Daryl’s thin eyebrows rose. “A pixy?” she said haughtily, then stifled a cough. “Take your complaint to what demon will listen to you. Sylvan is in that statue, and there he will stay!”
“I’ll take my complaint to you!” Jenks shouted, poking his sword at her nose.
The woman shrieked, robes furling as she swung her fist to miss him completely. “You cut me! You filthy little mouse!”
Jenks darted back, only to dive in again to slice another cut under her eye. “I’m letting Sylvan go if only to piss you off! You look like a sorority sister in hell week with that discount sheet around you! What is that, a one-fifty thread count? My three-year-old can weave better than that.”
Clasping a hand over her eye, the woman shrieked, her voice echoing in the darkness. “I’ll destroy you for that!” she cried, spinning to keep Jenks in front of her.
“Jenks?” Bis said loudly, half hiding behind Sylvan’s statue. “Maybe we should leave the goddess alone.”
“Goddess!” Jenks pulled up a safe eight feet into the air.
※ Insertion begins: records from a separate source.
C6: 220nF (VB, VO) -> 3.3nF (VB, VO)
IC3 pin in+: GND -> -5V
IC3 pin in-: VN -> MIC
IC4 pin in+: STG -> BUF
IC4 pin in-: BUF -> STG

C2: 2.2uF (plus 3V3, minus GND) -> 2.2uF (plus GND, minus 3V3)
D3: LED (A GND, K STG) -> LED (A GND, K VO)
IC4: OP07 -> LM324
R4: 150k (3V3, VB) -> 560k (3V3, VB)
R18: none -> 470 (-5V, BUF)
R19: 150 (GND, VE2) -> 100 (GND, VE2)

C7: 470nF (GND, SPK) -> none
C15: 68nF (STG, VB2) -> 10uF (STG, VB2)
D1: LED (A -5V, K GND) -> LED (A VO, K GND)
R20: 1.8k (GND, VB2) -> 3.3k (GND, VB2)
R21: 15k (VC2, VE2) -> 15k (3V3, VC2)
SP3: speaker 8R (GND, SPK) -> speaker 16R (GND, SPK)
His sword glinted red in the lamplight, and his wings hummed. Cocky, he dropped back down. “She’s no goddess. She’s a whiny. Little. Girl.”
Angry at the woman’s lack of respect, Jenks slashed at her robes with each word.
“Uh, Jenks?” Bis warbled his creased face bunched in worry as she screeched.
“Get out of here!” Jenks yelled at her like she was a stray dog. “Go find a museum or something. That’s where you belong! Tell them Jenks sent you.”
Panting, the woman came to a halt, staring up at him. Her face was red, and determination was equally mixed with anger. A car door slammed in the distance. Someone had heard her and was coming across the wide expanse of lawn. Oblivious, the woman jumped straight up at him with a fierce yell.